Questions to Ask Before You Agree to Any IVF Add-On
On the SART podcast, Dr. Hill walked through the questions every patient should bring with them. They’re worth borrowing word for word.
- Does this add-on actually improve my chances of a baby? How good is the evidence?
- What are the risks, including financial risk and the risk of delay?
- How much will it cost me, including any follow-on cycles it might require?
- What are the alternatives if I don’t do it?
- How does this clinic specifically perform with this add-on, and what is your internal data?
A clinic that gives you direct, confident answers to those questions is a clinic that respects your intelligence. A clinic that gets evasive, or that only mentions a costly add-on if you bring it up first, is telling you something.
The Bottom Line
At the end of the day, what patients want from IVF is not a longer invoice. It is a baby. My job, and the job of the entire Pozitivf team, is to use what works, skip what doesn’t, and be honest with every patient about the difference.
If you’re weighing IVF options in Houston or San Antonio and want a second opinion on the add-ons you’ve been offered somewhere else, bring the quote. I will walk through it with you line by line.
Book a Free Consultation with Pozitivf Fertility
IVF Add-Ons: Frequently Asked Questions
- What are IVF add-ons?
IVF add-ons are extra tests, procedures, or technology fees layered onto a standard IVF cycle.
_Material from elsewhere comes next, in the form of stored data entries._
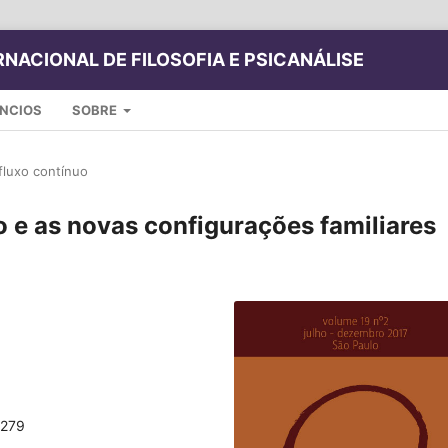
NACIONAL DE FILOSOFIA E PSICANÁLISE
NCIOS
SOBRE
fluxo contínuo
 e as novas configurações familiares
-279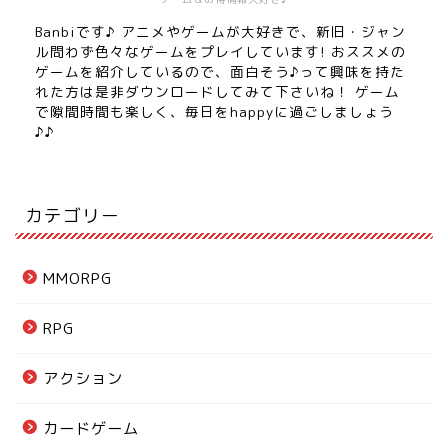
Banbiです♪ アニメやゲームが大好きで、新旧・ジャン
ル問わず色々なゲームをプレイしています! おススメの
ゲームを紹介しているので、面白そう♪って興味を持た
れた方は是非ダウンロードしてみて下さいね！ ゲーム
で隙間時間も楽しく、毎日をhappyに過ごしましょう
♪♪
カテゴリー
MMORPG
RPG
アクション
カードゲーム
Common examples include the ERA test, assisted hatching, time-lapse embryo imaging, routine PGT-A on every patient, and the newer polygenic embryo screening (PGT-P).
- Do IVF add-ons actually improve success rates?
For most patients, no. As the outgoing SART president explained on a recent SART podcast, by definition an add-on means we don’t have evidence for it. If we did, it would be standard treatment, not an add-on.
- What about polygenic embryo screening (PGT-P)?
The 2026 ASRM Ethics Committee opinion calls PGT-P a nascent and unproven technology that is not recommended for clinical use at this time. The American College of Medical Genetics and Genomics agrees.
- Why doesn’t Pozitivf Fertility charge for these add-ons?
Pozitivf uses evidence-based protocols. If an add-on doesn’t have strong research behind it, we don’t charge patients for it. Our goal is to help families build a baby, not a longer invoice.
- Is cheaper IVF the same as lower-quality IVF?
No. Pozitivf is a different model from a traditional fertility clinic, not a discounted one. We’re streamlined, self-pay, and focused on the protocols with the best evidence. That is why our pricing is transparent and lower, without sacrificing medical quality.